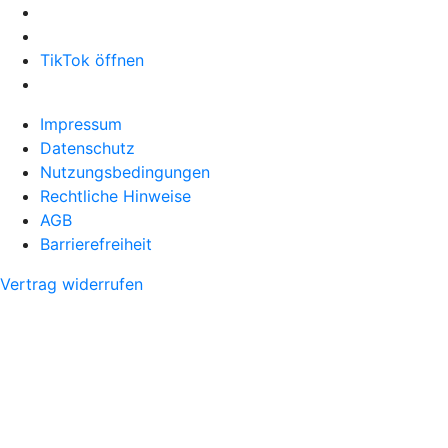
TikTok öffnen
Impressum
Datenschutz
Nutzungsbedingungen
Rechtliche Hinweise
AGB
Barrierefreiheit
Vertrag widerrufen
• • •
**WHAT THE EXERCISE ASKS**
Transcribe every line of text in the material without any changes, and leave the pictures out of your answer.

**THE ANSWER**
TikTok öffnen
Impressum
Datenschutz
Nutzungsbedingungen
Rechtliche Hinweise
AGB
Barrierefreiheit
Vertrag widerrufen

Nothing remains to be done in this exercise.